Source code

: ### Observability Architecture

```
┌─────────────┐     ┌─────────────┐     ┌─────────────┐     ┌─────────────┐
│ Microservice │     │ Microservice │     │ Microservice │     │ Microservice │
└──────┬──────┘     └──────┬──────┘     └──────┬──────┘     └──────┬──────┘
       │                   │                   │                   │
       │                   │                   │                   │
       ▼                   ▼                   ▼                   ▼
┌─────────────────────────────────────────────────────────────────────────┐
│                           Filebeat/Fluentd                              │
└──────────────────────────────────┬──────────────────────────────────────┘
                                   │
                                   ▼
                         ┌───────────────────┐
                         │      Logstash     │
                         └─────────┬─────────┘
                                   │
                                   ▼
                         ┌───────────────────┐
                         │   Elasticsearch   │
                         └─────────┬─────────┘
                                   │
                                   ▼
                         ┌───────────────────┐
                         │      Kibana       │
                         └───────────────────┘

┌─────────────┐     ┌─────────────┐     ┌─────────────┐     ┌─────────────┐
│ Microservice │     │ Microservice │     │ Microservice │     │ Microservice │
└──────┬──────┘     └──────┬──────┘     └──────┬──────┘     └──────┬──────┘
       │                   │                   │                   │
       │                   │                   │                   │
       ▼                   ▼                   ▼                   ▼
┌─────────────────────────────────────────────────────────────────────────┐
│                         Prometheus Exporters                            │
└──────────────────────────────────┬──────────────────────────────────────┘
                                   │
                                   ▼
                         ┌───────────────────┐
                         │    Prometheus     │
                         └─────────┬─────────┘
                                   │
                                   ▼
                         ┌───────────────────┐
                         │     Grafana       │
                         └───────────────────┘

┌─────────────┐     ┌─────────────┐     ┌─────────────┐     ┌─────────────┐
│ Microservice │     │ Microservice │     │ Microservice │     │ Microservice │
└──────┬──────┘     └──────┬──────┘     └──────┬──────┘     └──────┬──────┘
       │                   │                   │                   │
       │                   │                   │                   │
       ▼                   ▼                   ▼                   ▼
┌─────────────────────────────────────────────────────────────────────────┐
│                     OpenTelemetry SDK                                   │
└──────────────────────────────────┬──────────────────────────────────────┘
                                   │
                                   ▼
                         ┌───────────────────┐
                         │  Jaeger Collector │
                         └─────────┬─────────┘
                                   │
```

--

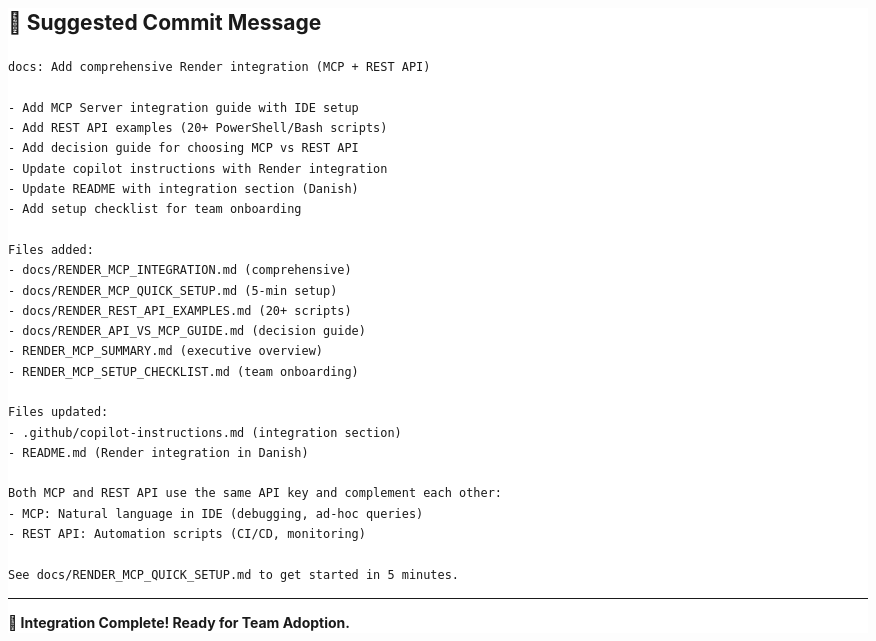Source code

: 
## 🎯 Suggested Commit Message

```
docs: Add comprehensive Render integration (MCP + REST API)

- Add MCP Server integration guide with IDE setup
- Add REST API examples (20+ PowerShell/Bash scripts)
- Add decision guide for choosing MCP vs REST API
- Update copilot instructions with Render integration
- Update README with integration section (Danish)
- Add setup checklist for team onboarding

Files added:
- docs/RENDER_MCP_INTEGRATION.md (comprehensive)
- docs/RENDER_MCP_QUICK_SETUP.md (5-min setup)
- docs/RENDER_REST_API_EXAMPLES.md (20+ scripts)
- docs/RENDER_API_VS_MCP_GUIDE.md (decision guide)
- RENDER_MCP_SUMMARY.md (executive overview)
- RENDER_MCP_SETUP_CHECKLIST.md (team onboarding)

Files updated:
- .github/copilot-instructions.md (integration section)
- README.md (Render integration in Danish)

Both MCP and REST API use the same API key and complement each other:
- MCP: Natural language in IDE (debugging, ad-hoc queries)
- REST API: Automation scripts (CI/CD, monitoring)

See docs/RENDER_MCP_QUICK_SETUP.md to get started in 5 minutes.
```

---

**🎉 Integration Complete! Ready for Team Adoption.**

*EXERCISE DESCRIPTION*
Find the word "comprehensive" in the material, then list each line that holds it.

*ANSWER SPACE*
docs: Add comprehensive Render integration (MCP + REST API)
- docs/RENDER_MCP_INTEGRATION.md (comprehensive)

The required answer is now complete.